Have you seen this approach anywhere?
First about the Ridley characteristics. It's important to remember that what we are after here is competency not perfection. For instance, when is comes to “spousal co-operation” (I prefer the term “partnership in marriage and ministry”), we're not looking for a perfect marriage but we are looking for a track record of coping with issues as they arise and of mutual affirmation of each other's roles however they are configured.
The alternative is to send out a couple whose marriage relationship will not take the strain of pioneering ministry. Bad idea.
What Ridley is saying is, don't send someone out to plant a church who has no history of starting new things from scatch, no history of connecting with people who need Christ, no history of building a team and deploying others according to their gifts. Look for competency, even if you still have to leave some room for them to grow with the challenge.
You make a good point. Why all this focus on the lead planter? What about mobilizing teams of people with these characteristics? I'm reading an interesting study that argues you can't explain the phenominal spread of the early church just by reference to Paul's achievements. The church spread through the efforts of thousands of “ordinary” people who gossipped the gospel to the friends and neighbours.
It cannot be an either/or. Church planting movements mobilize everyone. They also create space for pioneering leaders. Paul had a large number of associates and rarely ministered alone. He was the pioneer with a small circle of about nine co-workers and then a larger circle of up to 100 people associated with his ministry.*
What is clear is that church planting movements harness both the drive and leadership of the “apostolic” pioneer and the gifts and evangelistic potential of the whole body of Christ.
The Methodists did a great job of this in Britain under Wesley and on the US frontier under Asbury.

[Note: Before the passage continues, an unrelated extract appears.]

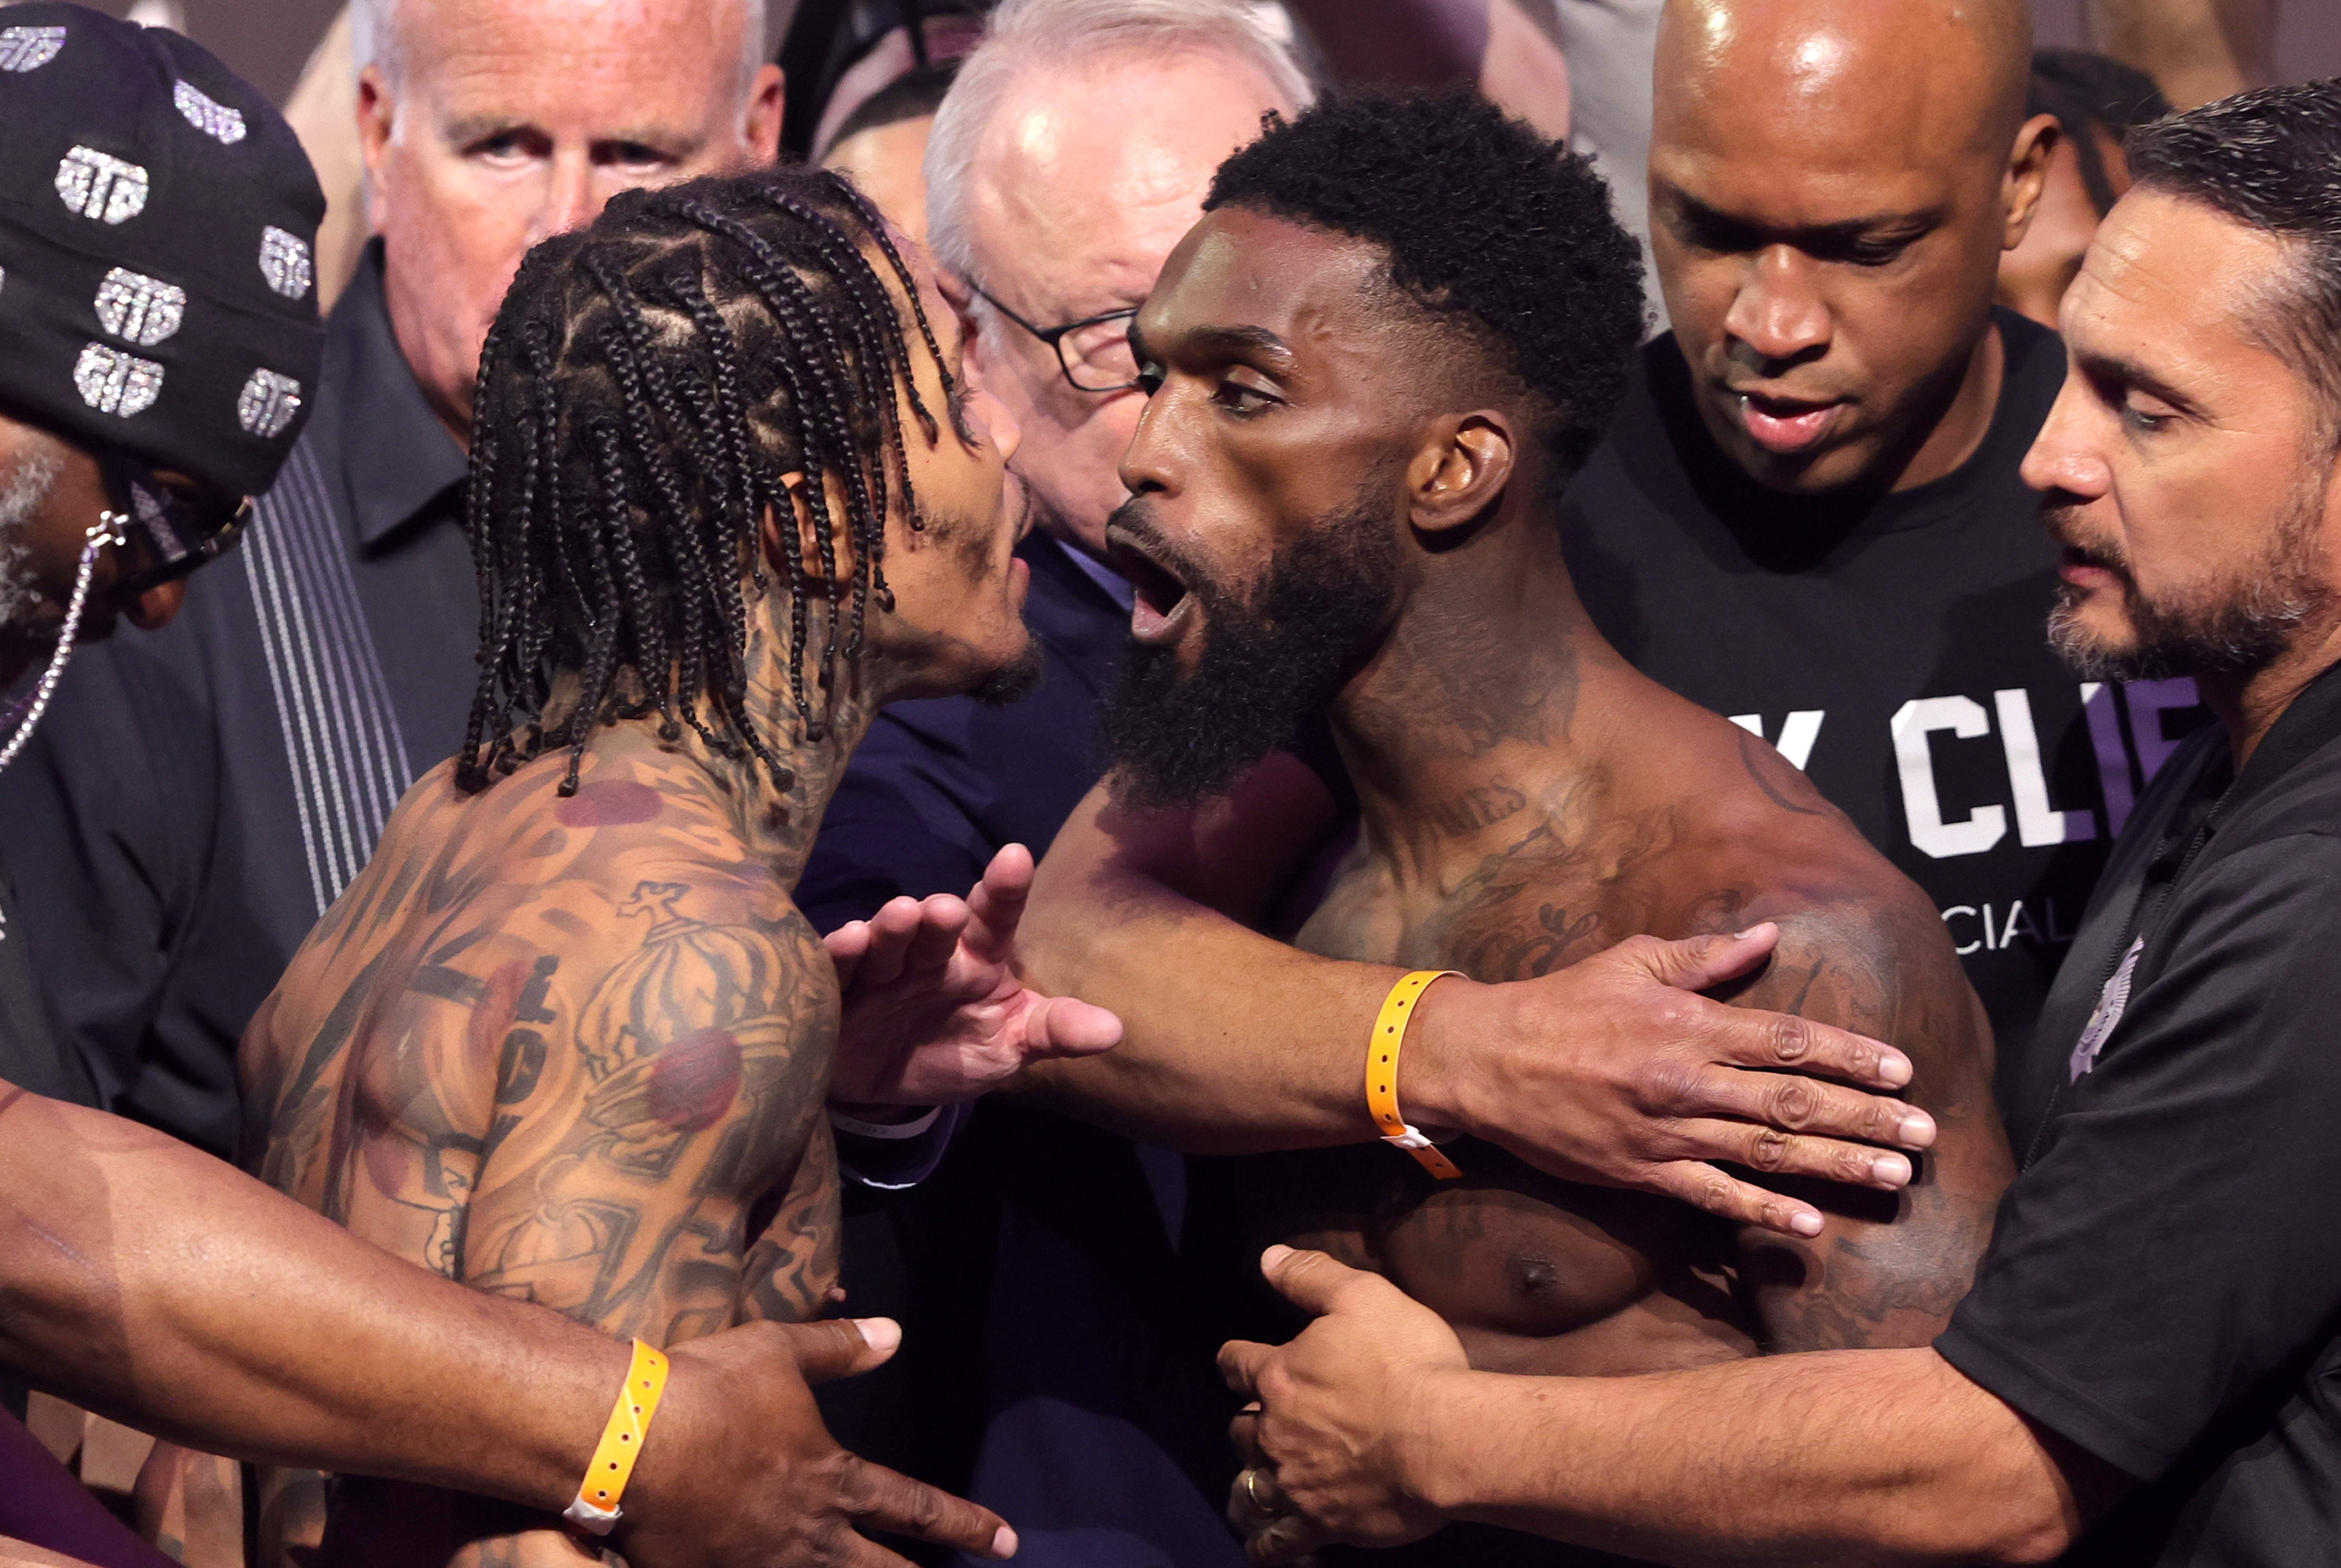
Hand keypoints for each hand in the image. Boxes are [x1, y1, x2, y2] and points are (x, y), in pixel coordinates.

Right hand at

Mobile circuit riders were their apostolic pioneers who gathered and released ordinary people for the work of minsistry. Today I'm seeing that same pattern in ministries such as the Hindustan Bible Institute and the work of the Southern Baptist “strategic co-ordinators” in fueling church planting movements. See: Why church planters shouldn't.

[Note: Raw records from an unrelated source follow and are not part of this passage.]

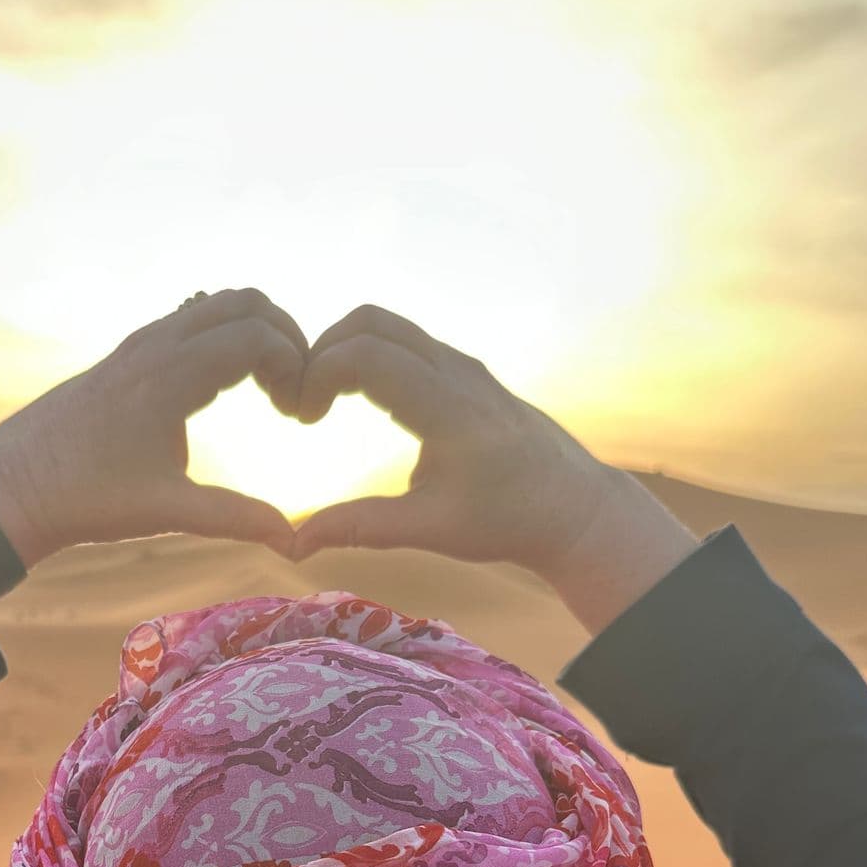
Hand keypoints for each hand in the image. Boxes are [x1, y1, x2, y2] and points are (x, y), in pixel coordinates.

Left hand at [0, 288, 306, 568]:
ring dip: (251, 333)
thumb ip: (234, 517)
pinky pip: (186, 322)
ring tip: (266, 389)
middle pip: (242, 302)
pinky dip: (220, 337)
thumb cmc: (85, 499)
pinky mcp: (124, 356)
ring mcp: (137, 345)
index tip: (298, 412)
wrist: (12, 487)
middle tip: (293, 388)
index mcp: (171, 373)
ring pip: (212, 306)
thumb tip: (291, 540)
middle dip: (283, 335)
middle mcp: (155, 345)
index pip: (256, 335)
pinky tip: (223, 388)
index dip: (294, 363)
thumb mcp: (167, 510)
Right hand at [289, 305, 697, 624]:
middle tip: (304, 402)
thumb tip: (294, 544)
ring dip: (345, 350)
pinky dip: (370, 355)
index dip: (318, 373)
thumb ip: (360, 528)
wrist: (573, 506)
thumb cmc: (506, 521)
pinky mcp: (466, 371)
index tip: (303, 418)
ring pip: (390, 325)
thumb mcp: (429, 530)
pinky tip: (358, 401)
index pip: (366, 355)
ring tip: (324, 401)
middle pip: (371, 322)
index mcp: (447, 407)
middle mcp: (456, 371)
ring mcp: (464, 365)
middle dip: (322, 351)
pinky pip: (407, 342)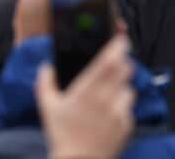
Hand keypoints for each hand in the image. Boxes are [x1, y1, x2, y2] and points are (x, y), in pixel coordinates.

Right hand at [36, 34, 134, 158]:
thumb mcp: (47, 107)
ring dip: (122, 86)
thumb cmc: (61, 135)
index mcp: (87, 90)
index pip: (109, 60)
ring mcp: (118, 112)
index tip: (121, 39)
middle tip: (114, 64)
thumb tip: (47, 67)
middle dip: (123, 63)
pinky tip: (108, 114)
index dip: (118, 46)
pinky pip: (129, 107)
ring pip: (129, 88)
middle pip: (125, 69)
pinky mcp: (127, 124)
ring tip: (108, 95)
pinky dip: (122, 106)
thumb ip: (45, 82)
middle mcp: (106, 98)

If reading this it sounds like I'm trying to have a bet each way, it's because I am. I think there are important principles at work, but their application is a mystery. That's where the Holy Spirit comes in. combined with rigorous assessment of progress in the field. No church planting movement is identical to another.
The challenge before you is to distill the principles from the Scriptures and from other models and then go out and trust that the Holy Spirit is at work and will help you write the 29th chapter of Acts.
Let me know how you get on.
* Earle Ellis has found around 100 names, in Acts and the Epistles, of different people associated with Paul. Thirty-six share nine different designations such as “brother,” “apostle,” “fellow-worker” and “servant.”See E. Earle Ellis, “Paul and his Co-Workers,” New Testament Studies (1970): 437-452.